# Vapor Trail Strings



## BowTech Dave (Feb 27, 2003)

Paul,

Thanks for the review. I am glad you were able to throw in some numbers. It usually only takes about 5 - 10 shots and the string is settled. Set your peep up and keep it waxed and you'll find the VTX strings are not only durable, but also more reliable.

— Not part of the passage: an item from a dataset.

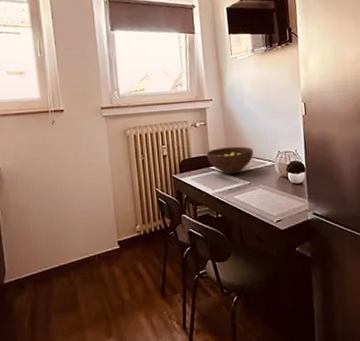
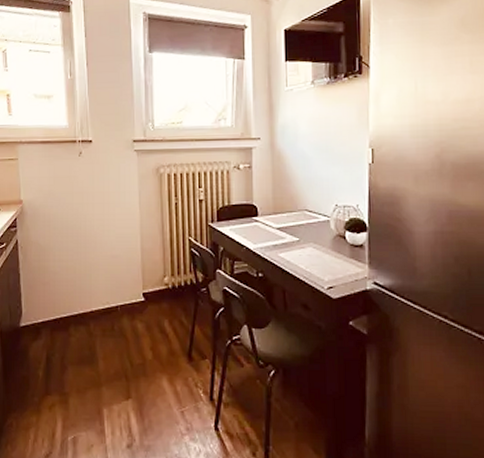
fruit bowl: present [206,146,253,175] -> none [249,195,305,228]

Post some pictures of your setup when you get a chance.

Dave


----------



## bullsi (Jan 18, 2006)

*vapor trail*

I believe v/t strings and cables are the best out there. Consistant and durable.


----------



## wirenut583 (Nov 4, 2007)

yea I know it just feels btter than the previous three sets I have had on this bow. If anybody else has some numbers throw them into the thread. I shoot with fingers so I need the tube for the peep but it is all good,for sure.


----------



## wirenut583 (Nov 4, 2007)

*Conquest 3*

Here is my conquest 3 with the new VaporTrail String and Cable on it. The pic doesnt doe the colors on the string justice but It sure shoots fine. Dead Center Archery stabilizer and Trophy Ridge Matrix 5 pin sight. and the STS just o make it a little more quiet. LOVE those strings.

Paul Coleman


----------



## patrkyhntr37 (Jun 3, 2008)

Have had them on my 82nd airborne for a few month's now i really seem to like them.


----------



## wirenut583 (Nov 4, 2007)

*oops*

Well cant seem to upload the pics. I guess I will try later


----------



## bow327 (Mar 15, 2005)

I have used Vapor trail strings ,for 5 years now. They are the best.


----------



## RonnieB54 (Jun 15, 2009)

I agree Vapor Trail Strings are as good as they come. Getting green and black ones on my backup bow next week when they come in. I have the blue and white on my new bow. I could tell the difference the first time I shot my new bow with them seemed arrows flew faster coming out of bow. I am having better groups also.


----------